Desde la proa era posible observar el aro rojo compuesto
por siete estrellas suspendidas sobre el puerto. No pude descifrar
esa inicial premonición, y aún haciéndolo de poco
nos habría servido. Pues para vencer a algo ese algo debe ser algo:
el río Annisquam discurriendo silencioso -una mancha de tinta
avanzando por el ceramio pardo-, las casas de los pescadores,
alineadas como bueyes, los árboles altos como árboles.
No muy lejos de la playa la relación entre el tiempo y la memoria
se derrumba sobre la arena con los tendones cubiertos de sangre.

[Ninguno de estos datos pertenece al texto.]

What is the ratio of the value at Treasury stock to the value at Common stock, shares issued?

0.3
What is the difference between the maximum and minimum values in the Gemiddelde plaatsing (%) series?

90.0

Su nombre está relacionado a la vez con la vegetación primaveral.
Antes de caer herida era una mujer tan persistente
como la ceniza en el fondo de un vaso mojado. Imposible para ella
seguir ahora al policía jóven y calvo que deserta y desanda
la autopista, evitando a quien le pregunte por su adolescencia
o sus lágrimas, abandonando la patrulla frente a la costa con el radio
sintonizando a todo volumen la Hora Radial de la Colonia Gabonesa,
cuyas festivas canciones guiaron nuestra embarcación
a través de la noche, cerrada y en tensa vigilia.
Una gran cama donde duermen por lo menos siete hombres.